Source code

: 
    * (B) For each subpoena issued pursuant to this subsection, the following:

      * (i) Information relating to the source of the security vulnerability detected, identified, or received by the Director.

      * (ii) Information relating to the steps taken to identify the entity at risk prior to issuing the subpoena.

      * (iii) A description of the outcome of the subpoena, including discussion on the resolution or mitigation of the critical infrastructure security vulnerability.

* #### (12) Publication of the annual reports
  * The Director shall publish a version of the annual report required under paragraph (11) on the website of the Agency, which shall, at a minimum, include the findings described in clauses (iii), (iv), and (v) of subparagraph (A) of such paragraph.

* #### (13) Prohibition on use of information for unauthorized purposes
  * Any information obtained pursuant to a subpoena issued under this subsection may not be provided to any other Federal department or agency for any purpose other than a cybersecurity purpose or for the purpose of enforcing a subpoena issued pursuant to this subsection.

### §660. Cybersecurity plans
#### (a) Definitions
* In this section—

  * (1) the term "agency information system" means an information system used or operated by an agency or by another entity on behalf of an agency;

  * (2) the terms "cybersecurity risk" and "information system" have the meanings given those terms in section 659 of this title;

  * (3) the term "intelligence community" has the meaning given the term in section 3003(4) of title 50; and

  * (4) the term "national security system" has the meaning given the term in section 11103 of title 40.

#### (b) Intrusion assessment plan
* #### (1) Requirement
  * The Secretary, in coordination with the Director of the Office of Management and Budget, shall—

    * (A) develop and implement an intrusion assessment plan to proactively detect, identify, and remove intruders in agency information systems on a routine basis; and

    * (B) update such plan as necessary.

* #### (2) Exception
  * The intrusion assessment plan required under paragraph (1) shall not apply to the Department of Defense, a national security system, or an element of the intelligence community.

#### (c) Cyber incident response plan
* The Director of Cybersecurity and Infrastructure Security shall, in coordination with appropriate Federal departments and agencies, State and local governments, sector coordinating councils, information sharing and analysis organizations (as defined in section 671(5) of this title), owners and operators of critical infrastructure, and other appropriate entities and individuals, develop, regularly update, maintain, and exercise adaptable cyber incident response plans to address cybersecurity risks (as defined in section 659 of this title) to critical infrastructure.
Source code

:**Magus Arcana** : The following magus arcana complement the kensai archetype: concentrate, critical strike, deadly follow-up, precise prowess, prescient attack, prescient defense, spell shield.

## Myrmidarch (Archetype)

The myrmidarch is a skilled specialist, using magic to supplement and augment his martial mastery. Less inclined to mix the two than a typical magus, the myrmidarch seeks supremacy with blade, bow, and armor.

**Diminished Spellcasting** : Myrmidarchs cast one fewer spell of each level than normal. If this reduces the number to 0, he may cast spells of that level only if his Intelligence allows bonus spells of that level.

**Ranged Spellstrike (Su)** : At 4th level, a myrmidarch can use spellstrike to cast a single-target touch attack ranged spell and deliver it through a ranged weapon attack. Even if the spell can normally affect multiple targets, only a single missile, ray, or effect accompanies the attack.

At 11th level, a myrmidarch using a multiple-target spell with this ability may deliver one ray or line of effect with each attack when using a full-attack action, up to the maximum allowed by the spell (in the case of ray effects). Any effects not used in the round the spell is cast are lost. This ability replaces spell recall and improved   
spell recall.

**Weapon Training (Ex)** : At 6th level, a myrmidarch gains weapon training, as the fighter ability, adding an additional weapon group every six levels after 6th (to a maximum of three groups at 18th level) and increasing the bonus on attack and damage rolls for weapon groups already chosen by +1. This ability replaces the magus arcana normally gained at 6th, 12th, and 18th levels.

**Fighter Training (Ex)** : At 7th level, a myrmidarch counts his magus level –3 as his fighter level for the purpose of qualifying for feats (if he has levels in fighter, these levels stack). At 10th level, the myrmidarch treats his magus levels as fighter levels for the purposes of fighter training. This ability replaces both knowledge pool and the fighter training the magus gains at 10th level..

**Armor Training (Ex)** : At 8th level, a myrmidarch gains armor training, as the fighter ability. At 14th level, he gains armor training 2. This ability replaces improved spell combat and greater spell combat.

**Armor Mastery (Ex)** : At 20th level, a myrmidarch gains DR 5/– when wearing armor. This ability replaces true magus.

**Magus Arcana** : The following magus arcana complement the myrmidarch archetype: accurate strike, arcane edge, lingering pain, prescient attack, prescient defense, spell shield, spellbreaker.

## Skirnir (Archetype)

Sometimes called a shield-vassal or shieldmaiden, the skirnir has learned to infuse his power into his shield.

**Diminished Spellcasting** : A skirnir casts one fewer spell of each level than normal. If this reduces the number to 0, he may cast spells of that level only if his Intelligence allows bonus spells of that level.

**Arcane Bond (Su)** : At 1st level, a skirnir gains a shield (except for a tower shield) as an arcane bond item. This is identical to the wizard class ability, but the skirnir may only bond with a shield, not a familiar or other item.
—————
* _About this task_: When you reach the line in the material above that holds "infrastructure security vulnerability.", begin reproducing lines exactly, and stop after the line that holds "of such paragraph.".

* _Reply to the exercise_:
      * (iii) A description of the outcome of the subpoena, including discussion on the resolution or mitigation of the critical infrastructure security vulnerability.

* #### (12) Publication of the annual reports
  * The Director shall publish a version of the annual report required under paragraph (11) on the website of the Agency, which shall, at a minimum, include the findings described in clauses (iii), (iv), and (v) of subparagraph (A) of such paragraph.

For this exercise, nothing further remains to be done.